__Work request__
Give back all of the data unchanged. Keep every word as it is.

__Available data__

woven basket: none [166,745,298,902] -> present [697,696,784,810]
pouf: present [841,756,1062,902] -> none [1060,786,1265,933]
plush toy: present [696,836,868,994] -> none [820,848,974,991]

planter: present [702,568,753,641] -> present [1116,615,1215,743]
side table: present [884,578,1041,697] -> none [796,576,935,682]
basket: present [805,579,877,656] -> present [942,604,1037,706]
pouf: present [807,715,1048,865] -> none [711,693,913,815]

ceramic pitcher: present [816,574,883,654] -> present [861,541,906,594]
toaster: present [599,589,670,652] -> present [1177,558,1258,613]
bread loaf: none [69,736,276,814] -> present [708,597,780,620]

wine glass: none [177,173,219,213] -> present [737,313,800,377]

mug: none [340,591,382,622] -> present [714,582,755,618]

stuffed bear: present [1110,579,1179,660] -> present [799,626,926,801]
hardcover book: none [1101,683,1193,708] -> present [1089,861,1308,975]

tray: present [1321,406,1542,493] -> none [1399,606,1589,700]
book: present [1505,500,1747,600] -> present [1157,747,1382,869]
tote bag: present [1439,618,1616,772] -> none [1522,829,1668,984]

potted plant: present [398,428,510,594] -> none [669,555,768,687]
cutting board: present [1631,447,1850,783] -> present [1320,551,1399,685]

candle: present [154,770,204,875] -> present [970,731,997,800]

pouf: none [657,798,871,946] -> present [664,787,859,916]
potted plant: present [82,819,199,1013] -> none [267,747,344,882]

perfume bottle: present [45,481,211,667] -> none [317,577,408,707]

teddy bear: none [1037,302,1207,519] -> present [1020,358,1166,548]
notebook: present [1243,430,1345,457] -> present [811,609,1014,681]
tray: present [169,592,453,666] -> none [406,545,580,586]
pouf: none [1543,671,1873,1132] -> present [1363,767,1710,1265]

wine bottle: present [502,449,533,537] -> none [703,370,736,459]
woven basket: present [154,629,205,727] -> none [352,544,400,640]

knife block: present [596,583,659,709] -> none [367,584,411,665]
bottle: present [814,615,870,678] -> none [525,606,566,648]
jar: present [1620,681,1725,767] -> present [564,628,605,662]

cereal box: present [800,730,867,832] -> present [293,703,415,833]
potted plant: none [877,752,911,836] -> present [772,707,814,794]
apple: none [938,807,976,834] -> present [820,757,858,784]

__The completed task__
woven basket: none [166,745,298,902] -> present [697,696,784,810]
pouf: present [841,756,1062,902] -> none [1060,786,1265,933]
plush toy: present [696,836,868,994] -> none [820,848,974,991]

planter: present [702,568,753,641] -> present [1116,615,1215,743]
side table: present [884,578,1041,697] -> none [796,576,935,682]
basket: present [805,579,877,656] -> present [942,604,1037,706]
pouf: present [807,715,1048,865] -> none [711,693,913,815]

ceramic pitcher: present [816,574,883,654] -> present [861,541,906,594]
toaster: present [599,589,670,652] -> present [1177,558,1258,613]
bread loaf: none [69,736,276,814] -> present [708,597,780,620]

wine glass: none [177,173,219,213] -> present [737,313,800,377]

mug: none [340,591,382,622] -> present [714,582,755,618]

stuffed bear: present [1110,579,1179,660] -> present [799,626,926,801]
hardcover book: none [1101,683,1193,708] -> present [1089,861,1308,975]

tray: present [1321,406,1542,493] -> none [1399,606,1589,700]
book: present [1505,500,1747,600] -> present [1157,747,1382,869]
tote bag: present [1439,618,1616,772] -> none [1522,829,1668,984]

potted plant: present [398,428,510,594] -> none [669,555,768,687]
cutting board: present [1631,447,1850,783] -> present [1320,551,1399,685]

candle: present [154,770,204,875] -> present [970,731,997,800]

pouf: none [657,798,871,946] -> present [664,787,859,916]
potted plant: present [82,819,199,1013] -> none [267,747,344,882]

perfume bottle: present [45,481,211,667] -> none [317,577,408,707]

teddy bear: none [1037,302,1207,519] -> present [1020,358,1166,548]
notebook: present [1243,430,1345,457] -> present [811,609,1014,681]
tray: present [169,592,453,666] -> none [406,545,580,586]
pouf: none [1543,671,1873,1132] -> present [1363,767,1710,1265]

wine bottle: present [502,449,533,537] -> none [703,370,736,459]
woven basket: present [154,629,205,727] -> none [352,544,400,640]

knife block: present [596,583,659,709] -> none [367,584,411,665]
bottle: present [814,615,870,678] -> none [525,606,566,648]
jar: present [1620,681,1725,767] -> present [564,628,605,662]

cereal box: present [800,730,867,832] -> present [293,703,415,833]
potted plant: none [877,752,911,836] -> present [772,707,814,794]
apple: none [938,807,976,834] -> present [820,757,858,784]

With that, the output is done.